Saint Demetrius Church (Biserica Sfântul Dumitru) is a Romanian Orthodox church located at 4 Eroilor Street in Focșani, Romania. It is dedicated to Saint Demetrius of Thessaloniki, as well as to Anthony the Great.

The church was built on a plot of land donated by two brothers in 1692. First built in wood in 1696, it was rebuilt as a masonry structure in trefoil shape in 1709. The building is characteristic of the nascent Phanariot era, during which small-scale ktetors would donate for their spiritual and social benefit. A Captain Vicol financed construction.

When the church was placed under the supervision of the Agapia Monastery, the furious inhabitants of Focșani pillaged it. Tensions abated after the monastery leadership made several attempts to restore calm. Subsequently, in 1820, Veniamin Costache, the Metropolitan of Moldavia, took on the role of mediator between town and monastery.

By 1921, the church had degraded into a ruinous state, such that the city hall was considering demolition. Although saved from that fate following an appeal by parishioners, it was not until 1936 that a partial renovation took place, with further work in 1942 and 1968–1969. It came to be known as the Power Plant Church (Sfântul Dumitru - Uzină) due to the proximity of an electric station, demolished in 1978. The dedication to Saint Anthony was added in 1988, at the end of a six-year restoration.

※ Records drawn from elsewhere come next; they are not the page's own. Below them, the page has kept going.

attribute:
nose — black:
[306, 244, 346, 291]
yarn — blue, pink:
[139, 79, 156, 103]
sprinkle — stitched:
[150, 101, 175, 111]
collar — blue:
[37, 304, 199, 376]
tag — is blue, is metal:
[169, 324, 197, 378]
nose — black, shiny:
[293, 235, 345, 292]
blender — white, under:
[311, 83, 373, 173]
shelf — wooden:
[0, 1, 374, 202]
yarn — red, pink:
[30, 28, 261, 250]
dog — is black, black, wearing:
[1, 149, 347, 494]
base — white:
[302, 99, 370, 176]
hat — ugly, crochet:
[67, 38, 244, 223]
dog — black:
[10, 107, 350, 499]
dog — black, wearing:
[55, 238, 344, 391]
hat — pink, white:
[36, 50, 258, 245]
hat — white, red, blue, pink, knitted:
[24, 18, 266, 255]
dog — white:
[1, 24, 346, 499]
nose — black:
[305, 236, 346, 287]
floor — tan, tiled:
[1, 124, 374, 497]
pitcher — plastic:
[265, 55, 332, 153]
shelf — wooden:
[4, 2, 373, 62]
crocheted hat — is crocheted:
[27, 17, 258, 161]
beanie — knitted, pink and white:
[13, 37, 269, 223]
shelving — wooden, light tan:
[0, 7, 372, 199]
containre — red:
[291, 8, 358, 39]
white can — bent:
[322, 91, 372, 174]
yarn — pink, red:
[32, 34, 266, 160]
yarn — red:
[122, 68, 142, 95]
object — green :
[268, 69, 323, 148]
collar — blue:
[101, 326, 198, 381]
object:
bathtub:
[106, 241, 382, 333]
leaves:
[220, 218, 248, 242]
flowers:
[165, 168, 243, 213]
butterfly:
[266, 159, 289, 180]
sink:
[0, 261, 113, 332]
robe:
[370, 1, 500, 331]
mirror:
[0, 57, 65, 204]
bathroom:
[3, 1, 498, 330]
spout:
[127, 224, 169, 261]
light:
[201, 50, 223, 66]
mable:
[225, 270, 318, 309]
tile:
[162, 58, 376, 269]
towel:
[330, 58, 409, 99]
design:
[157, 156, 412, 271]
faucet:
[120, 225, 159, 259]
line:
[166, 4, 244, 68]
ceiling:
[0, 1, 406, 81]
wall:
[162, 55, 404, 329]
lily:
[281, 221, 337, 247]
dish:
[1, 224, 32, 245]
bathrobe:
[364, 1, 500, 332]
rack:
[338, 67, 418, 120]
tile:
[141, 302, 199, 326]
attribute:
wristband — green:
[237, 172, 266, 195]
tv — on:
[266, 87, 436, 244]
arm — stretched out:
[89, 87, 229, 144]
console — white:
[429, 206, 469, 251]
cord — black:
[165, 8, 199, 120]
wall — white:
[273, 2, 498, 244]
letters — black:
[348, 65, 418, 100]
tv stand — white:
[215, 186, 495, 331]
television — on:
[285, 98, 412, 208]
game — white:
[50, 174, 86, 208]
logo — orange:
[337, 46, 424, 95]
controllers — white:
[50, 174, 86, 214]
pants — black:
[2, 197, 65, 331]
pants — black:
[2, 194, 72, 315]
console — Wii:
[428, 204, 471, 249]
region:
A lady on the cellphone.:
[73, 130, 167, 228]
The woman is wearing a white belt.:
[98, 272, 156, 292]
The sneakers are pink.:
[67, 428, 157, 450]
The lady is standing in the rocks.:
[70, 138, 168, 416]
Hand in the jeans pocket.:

The cross-shaped church is divided into a porch, narthex, nave and altar. The building material is masonry and limestone mortar. The porch features a closed balcony with carved wood. The neoclassical facades are horizontally separated by a sharply highlighted row of plaster. The upper register is decorated with square niches. The spire sits on the porch.

The church and is listed as a historic monument by Romania's Ministry of Culture and Religious Affairs.